Joan waits for me to explain. “It means that unless he had a child, he would be the last person to be born in his family. There would be no one else.”
Her eyes cloud with sadness. “That’s horrible.”
For better or worse, I decide to confide in her.
“I’ve been thinking a lot about which is my favorite memory of Sydney. There are so many great ones and I can’t really choose one over the other. But I know which is my least favorite.”

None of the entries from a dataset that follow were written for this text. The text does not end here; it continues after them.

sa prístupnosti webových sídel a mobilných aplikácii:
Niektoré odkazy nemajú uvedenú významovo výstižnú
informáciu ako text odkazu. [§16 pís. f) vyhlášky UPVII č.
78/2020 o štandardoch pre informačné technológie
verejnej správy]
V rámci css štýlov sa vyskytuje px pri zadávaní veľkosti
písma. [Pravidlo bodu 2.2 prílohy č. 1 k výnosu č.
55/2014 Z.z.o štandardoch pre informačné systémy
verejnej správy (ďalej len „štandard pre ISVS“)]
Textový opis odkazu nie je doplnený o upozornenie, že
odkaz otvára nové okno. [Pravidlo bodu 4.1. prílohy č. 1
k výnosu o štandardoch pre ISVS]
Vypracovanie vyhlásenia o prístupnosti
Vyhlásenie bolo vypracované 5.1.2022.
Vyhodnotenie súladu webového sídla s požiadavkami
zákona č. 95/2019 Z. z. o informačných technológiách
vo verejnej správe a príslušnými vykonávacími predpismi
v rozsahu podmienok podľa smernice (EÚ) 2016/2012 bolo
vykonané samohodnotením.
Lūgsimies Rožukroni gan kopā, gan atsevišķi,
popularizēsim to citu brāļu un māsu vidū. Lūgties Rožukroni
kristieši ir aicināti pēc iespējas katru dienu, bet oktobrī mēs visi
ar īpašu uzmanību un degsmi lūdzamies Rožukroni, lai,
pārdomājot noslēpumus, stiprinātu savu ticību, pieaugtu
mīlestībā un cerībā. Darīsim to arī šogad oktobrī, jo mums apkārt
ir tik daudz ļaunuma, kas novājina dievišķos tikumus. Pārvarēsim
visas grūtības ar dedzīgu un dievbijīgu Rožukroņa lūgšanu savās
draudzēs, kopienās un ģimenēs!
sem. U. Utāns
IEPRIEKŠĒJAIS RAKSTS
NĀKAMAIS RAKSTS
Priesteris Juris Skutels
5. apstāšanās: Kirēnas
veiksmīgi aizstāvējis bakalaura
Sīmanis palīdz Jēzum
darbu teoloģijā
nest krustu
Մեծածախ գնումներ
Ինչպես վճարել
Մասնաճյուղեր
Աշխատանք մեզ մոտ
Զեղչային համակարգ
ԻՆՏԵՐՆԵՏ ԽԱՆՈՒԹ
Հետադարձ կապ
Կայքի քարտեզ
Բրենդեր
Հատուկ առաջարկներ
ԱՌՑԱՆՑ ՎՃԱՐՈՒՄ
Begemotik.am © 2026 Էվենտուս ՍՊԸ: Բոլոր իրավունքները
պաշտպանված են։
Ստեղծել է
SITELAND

She seems interested, so I go on.
“It was around Christmas last year—I can’t remember the exact date,” I admit, almost by way of apology. “We got into a pretty bad fight and it was all about us having a kid. That was Sydney’s one big wish, to have a kid, and he was excited to move forward. I wasn’t quite sure I was ready, but I went along with it. For a while.”
Joan asks a good and obvious question. “How do two men have a baby?”

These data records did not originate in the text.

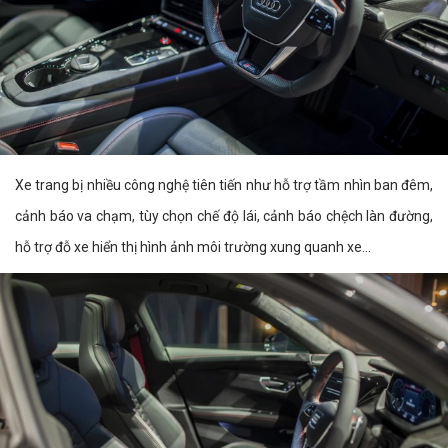
Xe trang bị nhiều công nghệ tiên tiến như hỗ trợ tầm nhìn ban đêm,
cảnh báo va chạm, tùy chọn chế độ lái, cảnh báo chệch làn đường,
hỗ trợ đỗ xe hiển thị hình ảnh môi trường xung quanh xe...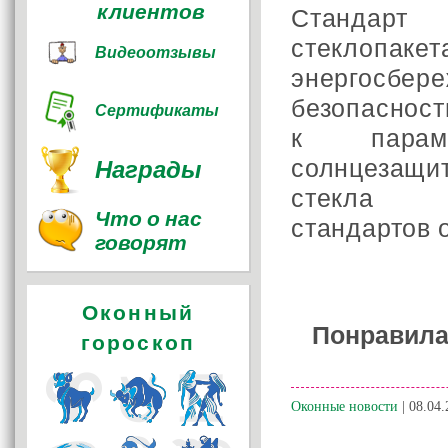
клиентов
Стандарт
стеклопаке
Видеоотзывы
энергосбер
безопасност
Сертификаты
к парам
солнцезащи
Награды
стекла р
Что о нас
стандартов 
говорят
Оконный
Понравила
гороскоп
Оконные новости
| 08.04.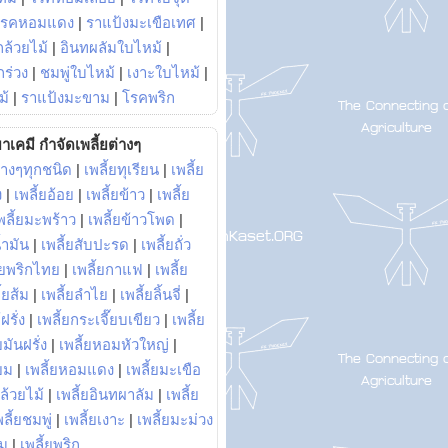
โรคหอมแดง
|
ราแป้งมะเขือเทศ
|
ล้วยไม้
|
อินทผลัมใบไหม้
|
ร่วง
|
ชมพู่ใบไหม้
|
เงาะใบไหม้
|
ม้
|
ราแป้งมะขาม
|
โรคพริก
าเคมี กำจัดเพลี้ยต่างๆ
่างๆทุกชนิด
|
เพลี้ยทุเรียน
|
เพลี้ย
ง
|
เพลี้ยอ้อย
|
เพลี้ยข้าว
|
เพลี้ย
พลี้ยมะพร้าว
|
เพลี้ยข้าวโพด
|
้ำมัน
|
เพลี้ยสับปะรด
|
เพลี้ยถั่ว
้ยพริกไทย
|
เพลี้ยกาแฟ
|
เพลี้ย
ี้ยส้ม
|
เพลี้ยลำไย
|
เพลี้ยลิ้นจี่
|
ฝรั่ง
|
เพลี้ยกระเจี๊ยบเขียว
|
เพลี้ย
ยมันฝรั่ง
|
เพลี้ยหอมหัวใหญ่
|
ยม
|
เพลี้ยหอมแดง
|
เพลี้ยมะเขือ
กล้วยไม้
|
เพลี้ยอินทผาลัม
|
เพลี้ย
พลี้ยชมพู่
|
เพลี้ยเงาะ
|
เพลี้ยมะม่วง
าม
|
เพลี้ยพริก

“It’s complicated. You need a mother.”
“Who was your mother?”
“That’s sort of what the fight was about. We hired this company to help us through the process and we took all the beginning steps. We even had a mother in place, someone to carry the baby, but in order to get a baby, you need eggs. There was a list of people to choose from, but Syd didn’t like the fact that we couldn’t meet any of these women face to face, and I agreed. It was frustrating, because this was the person who was going to be responsible for what our child would look like and be like.” It seems from Joan’s expression that I’ve completely lost her. “Anyway, Syd had his heart set on someone and I wasn’t sure about it.”
“Who did he want?”
I’ve probably shared enough for one day, but it appears she’s still curious. “My sister.”
Now her brain is really working overtime. “He wanted your sister to be your baby’s mother?”
I don’t know how to explain it, so I just say, “Yes.”
“But you didn’t want your sister?” she asks, although I’m not positive how much of this she actually understands.
“It’s not that I didn’t want her. The whole thing was moving so fast. I just hadn’t gotten around to asking her.”
Using my sister’s eggs was the closest we could ever come to having a baby that included a piece of both of us. I knew Veronica would’ve said yes without hesitation. That’s the very reason I didn’t want to ask her right away. Everything seemed to be moving too quickly. It was as if one night we’d decided to have a kid and the very next day we were cutting a hefty check to an agency and handing over sperm samples and selecting a surrogate. I wasn’t trying to squash Syd’s dreams. I was only trying to apply the brakes for a moment. I just needed more time. On this occasion, time ran out.